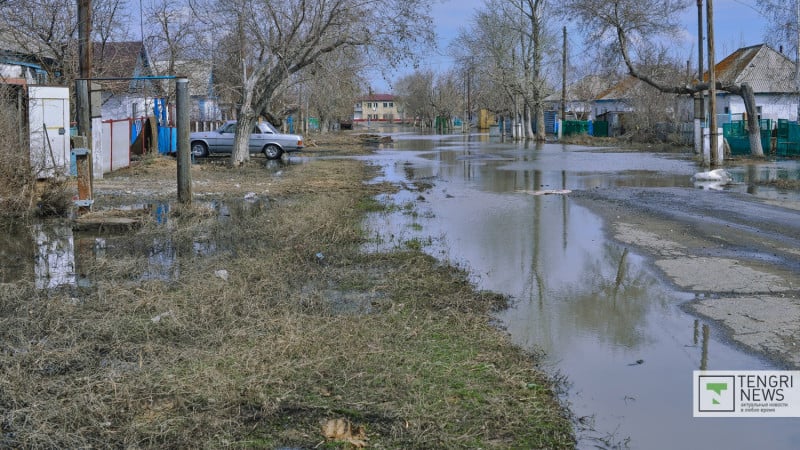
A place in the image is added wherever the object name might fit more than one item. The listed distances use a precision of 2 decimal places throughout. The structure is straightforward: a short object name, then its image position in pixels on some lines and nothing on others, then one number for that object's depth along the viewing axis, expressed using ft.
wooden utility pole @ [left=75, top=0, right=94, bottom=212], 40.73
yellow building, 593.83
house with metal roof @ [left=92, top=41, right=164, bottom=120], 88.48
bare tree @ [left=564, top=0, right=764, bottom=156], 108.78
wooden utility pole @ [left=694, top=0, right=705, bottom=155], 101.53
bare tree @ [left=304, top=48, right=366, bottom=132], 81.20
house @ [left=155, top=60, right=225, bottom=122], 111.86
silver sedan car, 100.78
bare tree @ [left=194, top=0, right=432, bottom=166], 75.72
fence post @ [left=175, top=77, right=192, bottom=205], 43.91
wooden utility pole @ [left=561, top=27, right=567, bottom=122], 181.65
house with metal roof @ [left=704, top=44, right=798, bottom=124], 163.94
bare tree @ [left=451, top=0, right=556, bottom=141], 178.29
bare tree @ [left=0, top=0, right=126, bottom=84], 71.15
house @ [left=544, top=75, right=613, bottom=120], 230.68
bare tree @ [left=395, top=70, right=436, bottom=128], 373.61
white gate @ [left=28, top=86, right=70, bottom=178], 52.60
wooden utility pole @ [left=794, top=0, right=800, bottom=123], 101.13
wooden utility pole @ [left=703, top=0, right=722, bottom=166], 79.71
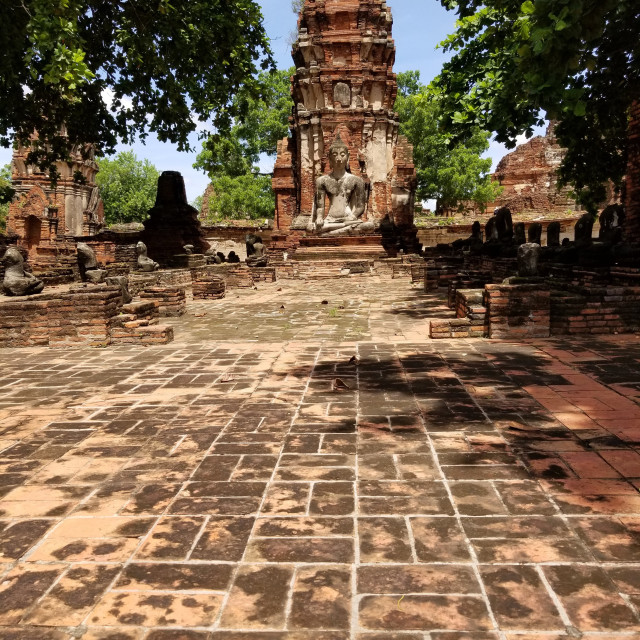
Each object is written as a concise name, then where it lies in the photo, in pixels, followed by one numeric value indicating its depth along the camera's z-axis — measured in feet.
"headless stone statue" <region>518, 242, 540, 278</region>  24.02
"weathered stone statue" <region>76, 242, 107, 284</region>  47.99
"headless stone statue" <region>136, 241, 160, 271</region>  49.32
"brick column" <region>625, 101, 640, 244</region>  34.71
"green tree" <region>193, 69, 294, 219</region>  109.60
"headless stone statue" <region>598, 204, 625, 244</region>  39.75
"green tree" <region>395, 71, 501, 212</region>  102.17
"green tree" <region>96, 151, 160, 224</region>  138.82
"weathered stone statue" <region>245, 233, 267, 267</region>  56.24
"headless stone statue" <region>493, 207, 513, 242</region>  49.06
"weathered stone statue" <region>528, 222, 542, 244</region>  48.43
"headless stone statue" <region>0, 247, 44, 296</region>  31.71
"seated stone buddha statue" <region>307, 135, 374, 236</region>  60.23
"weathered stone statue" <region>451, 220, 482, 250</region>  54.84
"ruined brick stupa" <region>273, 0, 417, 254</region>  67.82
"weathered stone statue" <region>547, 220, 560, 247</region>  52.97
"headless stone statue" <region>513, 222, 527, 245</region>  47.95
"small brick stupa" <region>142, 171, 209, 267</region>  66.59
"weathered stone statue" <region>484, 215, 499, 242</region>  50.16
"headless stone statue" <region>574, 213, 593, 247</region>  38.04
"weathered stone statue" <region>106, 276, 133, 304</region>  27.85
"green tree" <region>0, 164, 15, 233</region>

****

## What is needed
Could you reproduce exactly the lines of the entries above, from the one with "fence post @" through the one with "house @ [left=544, top=75, right=613, bottom=120], 230.68", and nothing else?

## Finished task
fence post @ [left=175, top=77, right=192, bottom=205], 43.91
wooden utility pole @ [left=561, top=27, right=567, bottom=122], 181.65
house with metal roof @ [left=704, top=44, right=798, bottom=124], 163.94
bare tree @ [left=451, top=0, right=556, bottom=141], 178.29
bare tree @ [left=0, top=0, right=126, bottom=84], 71.15
house @ [left=544, top=75, right=613, bottom=120], 230.68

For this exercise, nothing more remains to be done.